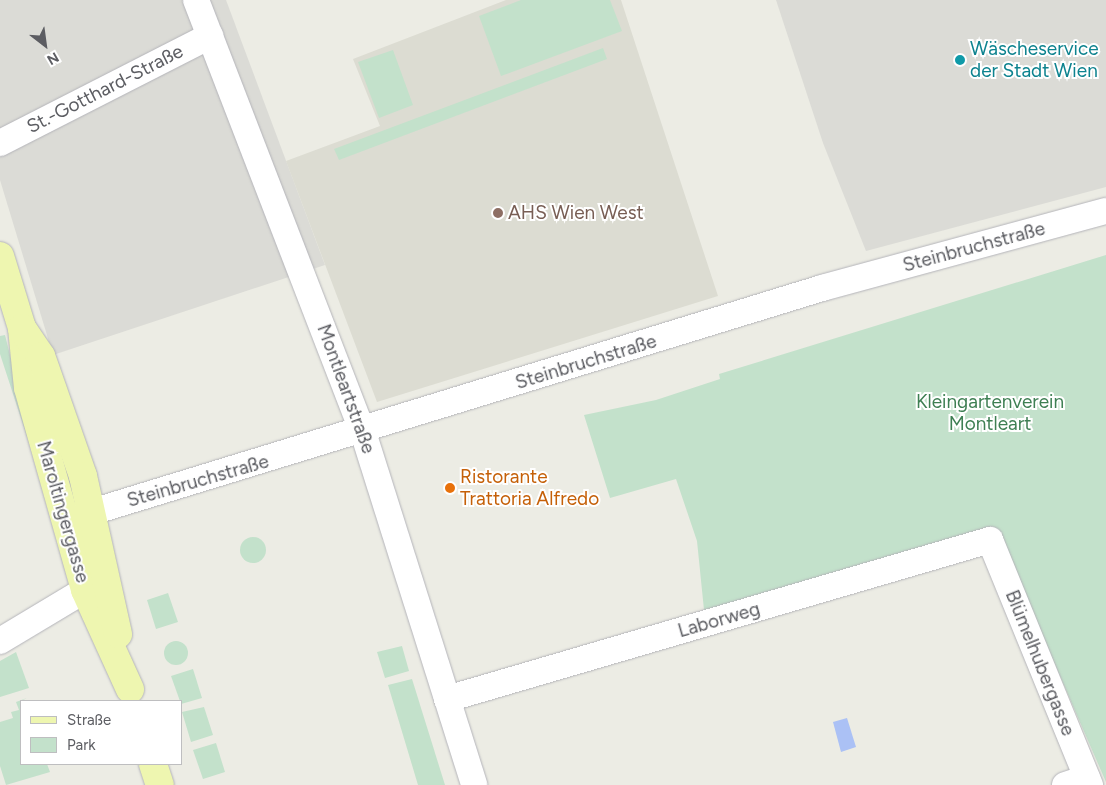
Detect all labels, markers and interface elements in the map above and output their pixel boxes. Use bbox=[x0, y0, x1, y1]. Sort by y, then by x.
north arrow bbox=[20, 20, 70, 70]
place label: Wäscheservice der Stadt Wien bbox=[970, 38, 1099, 82]
street label: St.-Gotthard-Straße bbox=[23, 40, 187, 138]
text: N bbox=[44, 48, 62, 68]
marker: Wäscheservice der Stadt Wien bbox=[954, 54, 966, 66]
place label: AHS Wien West bbox=[508, 202, 644, 224]
marker: AHS Wien West bbox=[492, 207, 504, 219]
street label: Steinbruchstraße bbox=[900, 217, 1048, 277]
street label: Montleartstraße bbox=[312, 321, 380, 457]
street label: Steinbruchstraße bbox=[513, 330, 659, 394]
park label: Kleingartenverein Montleart bbox=[916, 391, 1064, 435]
street label: Maroltingergasse bbox=[32, 438, 94, 586]
street label: Steinbruchstraße bbox=[124, 450, 272, 512]
place label: Ristorante Trattoria Alfredo bbox=[460, 466, 599, 510]
marker: Ristorante Trattoria Alfredo bbox=[444, 482, 456, 494]
street label: Blümelhubergasse bbox=[1000, 587, 1080, 739]
street label: Laborweg bbox=[675, 597, 763, 643]
legend bbox=[20, 700, 182, 765]
text: Straße bbox=[67, 711, 111, 729]
text: Park bbox=[67, 736, 96, 754]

..........

Work to complete: Reproduce the data word for word; no pictures.

Result:
Detect all labels, markers and interface elements in the map above and output their pixel boxes. Use bbox=[x0, y0, x1, y1]. Sort by y, then by x.
north arrow bbox=[20, 20, 70, 70]
place label: Wäscheservice der Stadt Wien bbox=[970, 38, 1099, 82]
street label: St.-Gotthard-Straße bbox=[23, 40, 187, 138]
text: N bbox=[44, 48, 62, 68]
marker: Wäscheservice der Stadt Wien bbox=[954, 54, 966, 66]
place label: AHS Wien West bbox=[508, 202, 644, 224]
marker: AHS Wien West bbox=[492, 207, 504, 219]
street label: Steinbruchstraße bbox=[900, 217, 1048, 277]
street label: Montleartstraße bbox=[312, 321, 380, 457]
street label: Steinbruchstraße bbox=[513, 330, 659, 394]
park label: Kleingartenverein Montleart bbox=[916, 391, 1064, 435]
street label: Maroltingergasse bbox=[32, 438, 94, 586]
street label: Steinbruchstraße bbox=[124, 450, 272, 512]
place label: Ristorante Trattoria Alfredo bbox=[460, 466, 599, 510]
marker: Ristorante Trattoria Alfredo bbox=[444, 482, 456, 494]
street label: Blümelhubergasse bbox=[1000, 587, 1080, 739]
street label: Laborweg bbox=[675, 597, 763, 643]
legend bbox=[20, 700, 182, 765]
text: Straße bbox=[67, 711, 111, 729]
text: Park bbox=[67, 736, 96, 754]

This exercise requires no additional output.